C.       Komplikasi Operasi Seksio Sesarea

Infeksi puerperal (Nifas)

  1. Ringan   : Dengan kenaikan suhu beberapa hari saja.
  2. Sedang   : Dengan kenaikan suhu tinggi,disertai dehidrasi dan perut sedikit

kembung.

  1. Berat     : Dengan peritonitis,sepsis dan ileus paralitik.

Penangannya adalah dengan pemberian cairan, elektrolit, dan antibiotika yang adekuat dan tepat.

  1. Perdarahan
  2. Luka kandung kemih, emboli paru dan keluhan kandung kemih bila reperitonialisasi terlalu tinggi.
  3. Kemungkinan ruptur uteri spontan pada kehamilan mendatang.
D.    Nasihat pasca operasi

1        Dianjurkan jangan hamil selama lebih kurang satu tahun, dengan memakai kontrasepsi.

2        Kehamilan berikutnya hendaknya diawasi dengan antenatal yang baik.

3        Yang dianut adalah “once a cesarean not always a cesarean” kecuali pada panggul sempit atau disproporsi sevalo pelviks.

E.     Prinsip perawatan luka seksio sesarea

Pada prinsipnya dalam merawat luka dibutuhkan sterilitas mengingat luka sangat rentan terhadap masuknya mikroorganisme dan adanya disintegritas, dalam melakukan perawatan luka.

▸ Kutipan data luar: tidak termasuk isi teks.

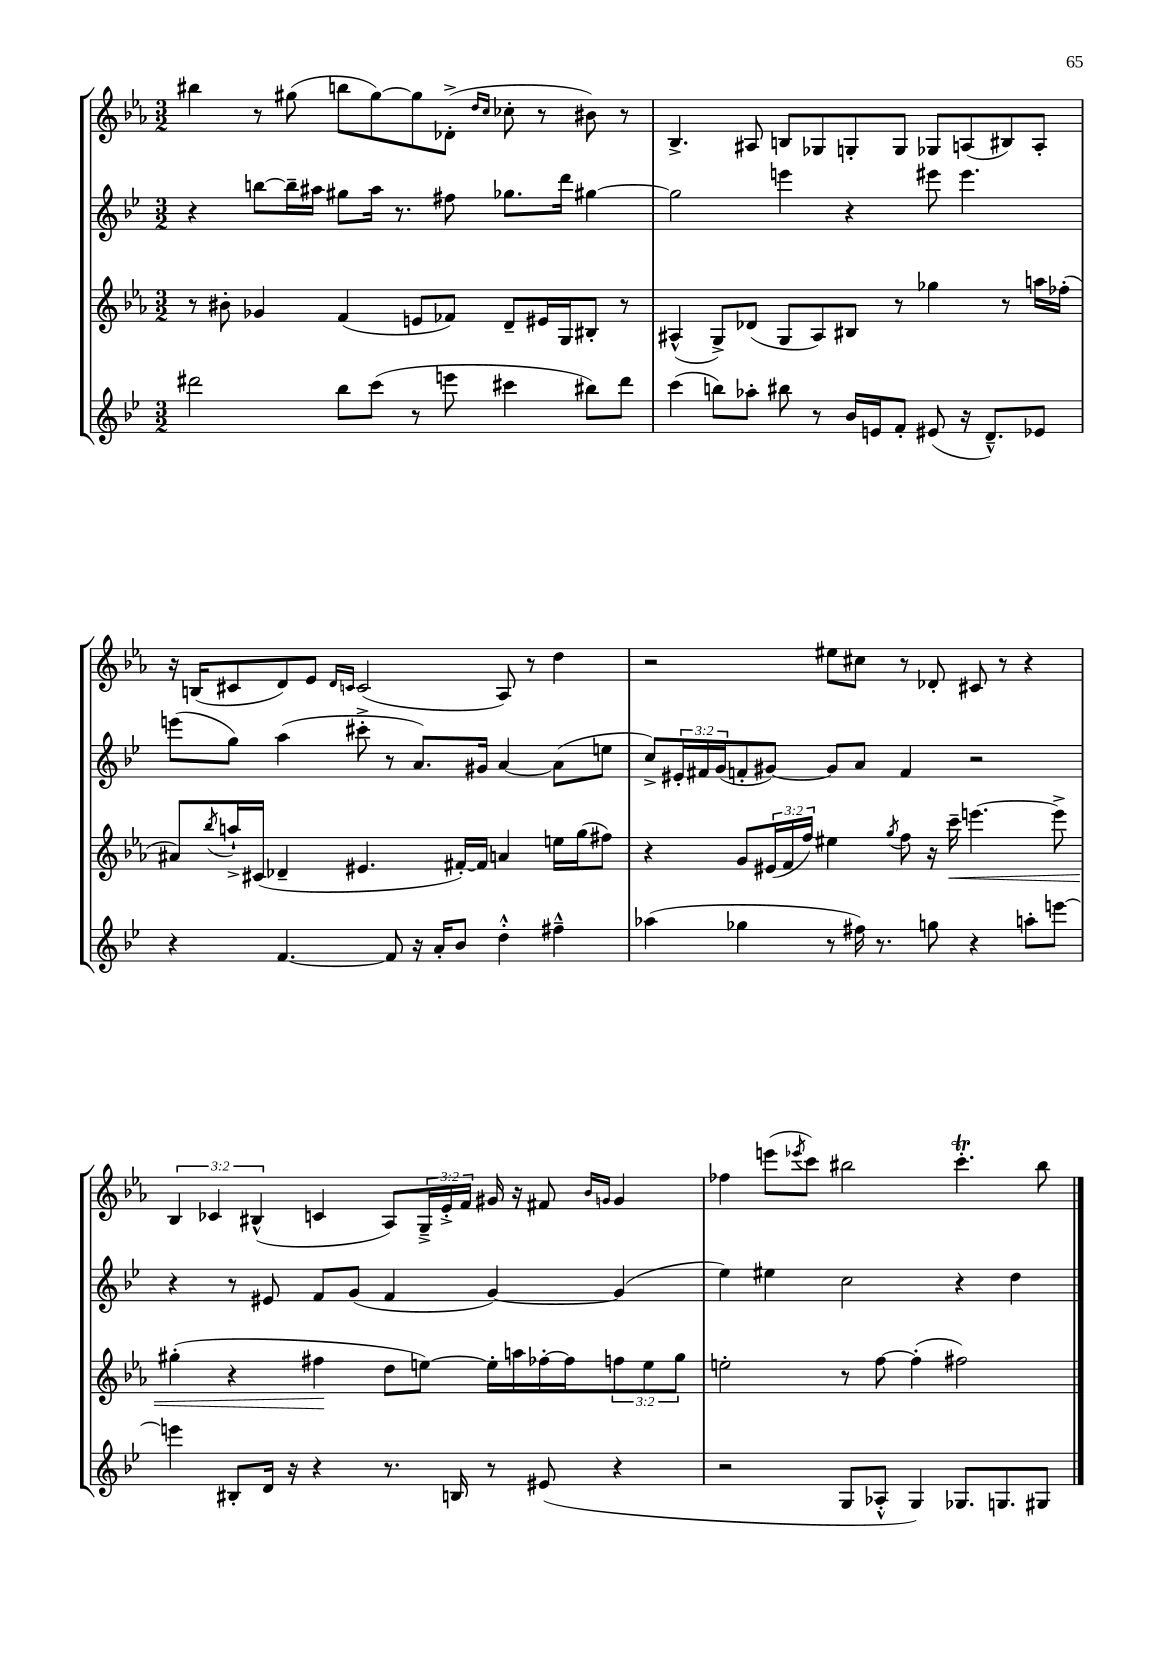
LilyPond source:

<<
\new StaffGroup <<
\new Staff = "s0" {
    \clef treble \key ees \major \numericTimeSignature \time 3/2 \override Staff.TupletNumber.text = #tuplet-number::calc-fraction-text
    bis''4 r8 gis''8( b''8 gis''8~) gis''8 des'8-.->( \grace { d''16 c''16 } ces''8-. r8 bis'8) r8 |
    bes4.-> ais8 b8 ges8 g8-. g8 ges8 a8( bis8) a8-. |
    r16 b16( cis'8 d'8) ees'8 \grace { d'16 c'16 } c'2( aes8) r8 d''4 |
    r2 eis''8 cis''8 r8 des'8-. cis'8 r8 r4 |
    \tuplet 3/2 { bes4 ces'4 bis4-^( } c'4 aes8) \tuplet 3/2 { g16---> ees'16-.-> f'16 } gis'16 r16 fis'8 \grace { bes'16 g'16 } g'4 |
    fes''4 e'''8( \acciaccatura { ees'''8 } c'''8) bis''2 c'''4.-.\trill bis''8 \bar "|." |
}
\new Staff = "s1" {
    \clef treble \key bes \major \numericTimeSignature \time 3/2 \override Staff.TupletNumber.text = #tuplet-number::calc-fraction-text
    r4 b''8~ b''16-- ais''16 gis''8 ais''16 r8. fis''8 ges''8. d'''16 gis''4~ |
    gis''2 e'''4 r4 eis'''8 eis'''4. |
    e'''8( g''8) a''4( cis'''8-.-> r8 a'8.) gis'16 a'4~ a'8( e''8 |
    c''8->) \tuplet 3/2 { eis'16-. fis'16 g'16( } f'8-. gis'8~) gis'8 a'8 f'4 r2 |
    r4 r8 eis'8 f'8 g'8( f'4 g'4~) g'4( |
    ees''4) eis''4 c''2 r4 d''4 \bar "|." |
}
\new Staff = "s2" {
    \clef treble \key ees \major \numericTimeSignature \time 3/2 \override Staff.TupletNumber.text = #tuplet-number::calc-fraction-text
    r8 bis'8-. ges'4 f'4( e'8 fes'8) d'8-- eis'16 g16 bis8-. r8 |
    ais4-^( g8->) des'8( g8 ais8) bis8 r8 ges''4 r8 a''16 fes''16-.( |
    ais'8) \acciaccatura { bes''8 } a''16-!-> cis'16( des'4-- eis'4. fis'16~-.) fis'16 a'4 e''16 g''16( fis''8) |
    r4 g'8 \tuplet 3/2 { eis'16( f'16 f''16) } eis''4 \acciaccatura { g''8 } f''8 r16 c'''16--\< e'''4.~ e'''8-> |
    gis''4-.( r4 fis''4\! d''8 e''8~) e''16-. a''16 fes''16~-. fes''16 \tuplet 3/2 { f''8 e''8 gis''8 } |
    e''2-. r8 f''8~ f''4-.( fis''2) \bar "|." |
}
\new Staff = "s3" {
    \clef treble \key bes \major \numericTimeSignature \time 3/2
    dis'''2 bes''8 c'''8( r8 e'''8 cis'''4 bis''8) dis'''8 |
    c'''4( b''8) aes''8-. bis''8 r8 bes'16 e'16 f'8-. eis'8( r16 d'8.---^) ees'8 |
    r4 f'4.~ f'8 r16 a'16-. bes'8 d''4-.-^ fis''4---^ |
    aes''4( ges''4 r8 fis''16) r8. g''8 r4 a''8-. e'''8~ |
    e'''4 bis8-. d'16 r16 r4 r8. b16 r8 eis'8( r4 |
    r2 g8 aes8-.-^ g4) ges8. g8. gis8 \bar "|." |
}
>>
>>
\layout { \context { \Score \remove "Bar_number_engraver" } }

Tujuan perawatan luka yaitu :

  1. Mencegah infeksi silang
  2. Mempercepat proses penyembuhan luka.
F.     Prosedur perawatan luka seksio sesarea

Persiapan alat yang digunakan untuk melakukan perawatan luka seksio sesarea yaitu:

  1. Dressing pack steril (set ganti pembalut)
  2. Korentang steril
  3. Pengalas
  4. Handscoon bersih 1 pasang
  5. Piala ginjal, verband
  6. Depper / lidi waten
  7. Pinset on steril (2)

Prosedur kerja :

  1. Jelaskan prosedur yang akan dilakukan
  2. Cuci tangan
  3. Gunakan sarung tangan steril
  4. Plester pinset apabila luka tertutup oleh balutan
  5. Lakukan pembersihan luka dimulai dengan :
  1. Kaji / observasi status luka,apakah luka bersih atau kotor serta sejenisnya.
  2. Gunakan kassa steril yang dipegang dengan pinset, dicelupkan diberi larutan savlon dan lakukan pembersihan pada luka, bila perlu berikan H2O2. celupkan atau diberi larutan Nacl 0,9% kemudian bersihkan luka sampai bersih dan lanjutkan dengan pengobatan luka menggunakan bethadine atau sejenisnya.
  3. Cuci tangan setelah prosedur dilakukan.
  4. Catat : Tindakan, respon pasien dan kondisi luka pasien.